À chaque fois que le Soi intègre une nouvelle entité, il élargit son identité, pour créer un nouvel être unifié, constitué nombreuses sous-unités qui agissent de concert vers un même but.
Conclusion
Les cellules s’organisent entre elles pour créer des Soi plus performants, et pour minimiser le stress environnemental.
Les colonies d’insectes, les troupeaux, et les meutes d’animaux font pareil en développant des intelligences collectives unifiées.
Il en est de même pour les IA, et pour vous-même, votre corps, et votre personnalité.
Tous sont des écosystèmes, imbriqués dans des méta-systèmes, qui sont des collections de systèmes, constitués de sous-systèmes.
Leur point commun est qu’ils partagent tous la même finalité, et que leurs buts s’intègrent tous dans un equilibrium.
L’égoïsme consiste à faire passer ses objectifs court-termismes au détriment de la superstructure.
Les cellules cancéreuses sont égoïstes, de la même façon que le sont les criminels.
Ils ont un Soi trop restreint, qui s’aliène de l’écosystème, ce qui a pour conséquence l’autodestruction.
Les grands maîtres spirituels, au contraire, sont des individus qui avaient un sens du Soi qui s’étendait bien au-delà du commun des mortels.
Le Christ portait sur lui tous les péchés de l’humanité. Il affirmait qu’une part de lui était en chacun, et inversement. La frontière de son Soi englobait sûrement tous les habitants de la Terre.
Pareillement, un Buddha est un individu qui a transcendé les limites de son égo, qui réalise l’illusion de la séparation, et qui ne fait qu’un avec tous les êtres.

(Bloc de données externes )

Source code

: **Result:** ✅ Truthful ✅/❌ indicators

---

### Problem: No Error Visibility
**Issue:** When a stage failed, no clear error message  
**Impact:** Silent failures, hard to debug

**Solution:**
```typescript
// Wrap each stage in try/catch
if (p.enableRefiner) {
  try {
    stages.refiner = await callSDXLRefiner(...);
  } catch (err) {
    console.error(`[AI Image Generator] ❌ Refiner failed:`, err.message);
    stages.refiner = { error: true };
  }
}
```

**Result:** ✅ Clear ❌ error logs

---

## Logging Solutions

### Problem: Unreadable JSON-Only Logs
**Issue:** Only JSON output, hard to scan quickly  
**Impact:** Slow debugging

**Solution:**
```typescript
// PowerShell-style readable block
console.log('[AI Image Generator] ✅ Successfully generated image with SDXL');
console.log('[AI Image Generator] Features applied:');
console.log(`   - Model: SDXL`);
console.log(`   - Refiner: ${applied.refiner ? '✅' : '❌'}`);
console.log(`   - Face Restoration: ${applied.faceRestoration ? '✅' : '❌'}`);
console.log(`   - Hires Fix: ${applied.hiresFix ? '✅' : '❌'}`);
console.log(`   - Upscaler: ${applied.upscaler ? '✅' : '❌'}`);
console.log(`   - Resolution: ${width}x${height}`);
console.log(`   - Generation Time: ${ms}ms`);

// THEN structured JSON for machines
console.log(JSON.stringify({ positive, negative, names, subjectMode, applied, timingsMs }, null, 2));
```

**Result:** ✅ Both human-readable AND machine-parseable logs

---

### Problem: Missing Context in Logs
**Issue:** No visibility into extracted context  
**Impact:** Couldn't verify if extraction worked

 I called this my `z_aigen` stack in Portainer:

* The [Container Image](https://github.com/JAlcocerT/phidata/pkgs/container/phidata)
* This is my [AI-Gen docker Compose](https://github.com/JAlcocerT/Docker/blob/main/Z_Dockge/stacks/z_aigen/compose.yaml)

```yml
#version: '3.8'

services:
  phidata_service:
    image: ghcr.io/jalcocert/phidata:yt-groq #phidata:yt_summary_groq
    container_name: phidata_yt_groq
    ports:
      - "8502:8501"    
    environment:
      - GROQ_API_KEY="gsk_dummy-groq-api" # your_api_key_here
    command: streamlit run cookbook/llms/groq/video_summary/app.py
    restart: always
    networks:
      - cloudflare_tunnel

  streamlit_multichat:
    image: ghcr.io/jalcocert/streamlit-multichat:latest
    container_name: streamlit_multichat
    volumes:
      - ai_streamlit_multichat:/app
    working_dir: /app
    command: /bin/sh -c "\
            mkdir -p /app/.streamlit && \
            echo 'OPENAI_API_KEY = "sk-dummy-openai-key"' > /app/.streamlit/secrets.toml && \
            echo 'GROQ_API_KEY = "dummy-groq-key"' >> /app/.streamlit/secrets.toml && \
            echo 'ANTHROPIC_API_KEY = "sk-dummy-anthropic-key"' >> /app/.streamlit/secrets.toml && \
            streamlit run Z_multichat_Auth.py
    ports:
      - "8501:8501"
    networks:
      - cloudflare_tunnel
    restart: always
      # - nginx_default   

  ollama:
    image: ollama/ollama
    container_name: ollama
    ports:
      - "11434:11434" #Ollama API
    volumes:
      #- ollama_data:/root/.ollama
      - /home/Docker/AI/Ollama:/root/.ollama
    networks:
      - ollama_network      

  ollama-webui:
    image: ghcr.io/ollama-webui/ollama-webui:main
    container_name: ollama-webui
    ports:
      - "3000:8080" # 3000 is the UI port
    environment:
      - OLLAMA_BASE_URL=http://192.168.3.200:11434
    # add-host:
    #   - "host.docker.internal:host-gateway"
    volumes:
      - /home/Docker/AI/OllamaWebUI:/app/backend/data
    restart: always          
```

Leurs cônes de lumière cognitive est excessivement large, et donne un aperçu de ce à quoi pourrait ressembler des êtres avec des intelligences supérieurs.
Le défi de l’humanité, c’est de réussir à atteindre ce même état d’equilibrium.
Elle doit unir ses buts individuels, et nationaux, dans une finalité commune qui bénéficie l’ensemble interplanétaire, et tous ses sous-constituants.
Nous faisons partie d’un gigantesque organisme qu’on appelle la Terre.
À nous de choisir si nous voulons agir de concert comme des cellules intégrées, ou de façon parasitaire et égoïste comme des cellules cancéreuses.